→ **WHAT YOU WILL DO**
From the records below, print exactly the lines starting at the one containing "Digital Transformatio" and ending at the one containing "BLIS W/CROSS-TRAFFIC ALERT", ends included, and nothing else.

→ **EXERCISE INPUT**
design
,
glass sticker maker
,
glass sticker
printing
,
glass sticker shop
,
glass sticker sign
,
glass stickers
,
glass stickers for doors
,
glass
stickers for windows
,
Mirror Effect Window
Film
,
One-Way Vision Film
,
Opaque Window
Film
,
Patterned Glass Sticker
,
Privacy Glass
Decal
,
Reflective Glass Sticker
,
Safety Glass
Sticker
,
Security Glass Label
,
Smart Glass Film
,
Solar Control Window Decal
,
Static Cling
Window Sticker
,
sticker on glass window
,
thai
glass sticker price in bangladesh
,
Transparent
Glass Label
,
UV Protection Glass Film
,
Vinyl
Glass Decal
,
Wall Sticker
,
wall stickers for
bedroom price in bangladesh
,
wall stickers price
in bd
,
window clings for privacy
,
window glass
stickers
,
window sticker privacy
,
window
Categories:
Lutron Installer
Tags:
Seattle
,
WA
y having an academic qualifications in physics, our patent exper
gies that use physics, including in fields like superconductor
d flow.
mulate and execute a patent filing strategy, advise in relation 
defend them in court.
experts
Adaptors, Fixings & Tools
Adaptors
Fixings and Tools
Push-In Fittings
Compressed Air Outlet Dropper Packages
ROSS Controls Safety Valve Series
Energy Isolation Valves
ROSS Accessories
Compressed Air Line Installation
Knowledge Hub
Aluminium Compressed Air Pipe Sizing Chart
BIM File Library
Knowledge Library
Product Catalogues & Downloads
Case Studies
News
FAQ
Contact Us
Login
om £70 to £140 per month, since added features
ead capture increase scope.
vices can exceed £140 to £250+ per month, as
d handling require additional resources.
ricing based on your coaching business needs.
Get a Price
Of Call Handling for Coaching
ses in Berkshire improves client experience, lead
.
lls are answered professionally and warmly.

---

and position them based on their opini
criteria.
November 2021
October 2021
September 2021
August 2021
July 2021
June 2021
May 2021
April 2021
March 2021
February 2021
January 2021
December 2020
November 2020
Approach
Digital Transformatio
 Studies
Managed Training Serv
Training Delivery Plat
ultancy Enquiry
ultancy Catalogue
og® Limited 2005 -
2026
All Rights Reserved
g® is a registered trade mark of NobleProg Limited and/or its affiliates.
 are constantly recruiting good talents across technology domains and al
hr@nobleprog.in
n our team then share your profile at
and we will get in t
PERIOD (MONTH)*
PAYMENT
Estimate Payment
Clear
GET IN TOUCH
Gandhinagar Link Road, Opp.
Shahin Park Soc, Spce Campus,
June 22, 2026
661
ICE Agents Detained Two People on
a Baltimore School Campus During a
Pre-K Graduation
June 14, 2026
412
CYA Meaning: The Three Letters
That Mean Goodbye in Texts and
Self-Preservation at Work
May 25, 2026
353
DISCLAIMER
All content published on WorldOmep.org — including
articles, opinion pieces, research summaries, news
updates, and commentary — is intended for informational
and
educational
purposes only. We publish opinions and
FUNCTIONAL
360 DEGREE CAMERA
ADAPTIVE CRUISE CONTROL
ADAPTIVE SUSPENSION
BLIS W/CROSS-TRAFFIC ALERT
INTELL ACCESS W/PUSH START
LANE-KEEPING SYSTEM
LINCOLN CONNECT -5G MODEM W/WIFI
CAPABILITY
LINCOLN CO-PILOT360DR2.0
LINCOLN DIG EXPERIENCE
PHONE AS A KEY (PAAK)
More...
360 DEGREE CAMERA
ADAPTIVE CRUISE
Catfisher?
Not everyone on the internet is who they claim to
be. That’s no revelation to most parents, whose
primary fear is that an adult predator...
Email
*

→ **ANSWER AREA**
Digital Transformatio
 Studies
Managed Training Serv
Training Delivery Plat
ultancy Enquiry
ultancy Catalogue
og® Limited 2005 -
2026
All Rights Reserved
g® is a registered trade mark of NobleProg Limited and/or its affiliates.
 are constantly recruiting good talents across technology domains and al
hr@nobleprog.in
n our team then share your profile at
and we will get in t
PERIOD (MONTH)*
PAYMENT
Estimate Payment
Clear
GET IN TOUCH
Gandhinagar Link Road, Opp.
Shahin Park Soc, Spce Campus,
June 22, 2026
661
ICE Agents Detained Two People on
a Baltimore School Campus During a
Pre-K Graduation
June 14, 2026
412
CYA Meaning: The Three Letters
That Mean Goodbye in Texts and
Self-Preservation at Work
May 25, 2026
353
DISCLAIMER
All content published on WorldOmep.org — including
articles, opinion pieces, research summaries, news
updates, and commentary — is intended for informational
and
educational
purposes only. We publish opinions and
FUNCTIONAL
360 DEGREE CAMERA
ADAPTIVE CRUISE CONTROL
ADAPTIVE SUSPENSION
BLIS W/CROSS-TRAFFIC ALERT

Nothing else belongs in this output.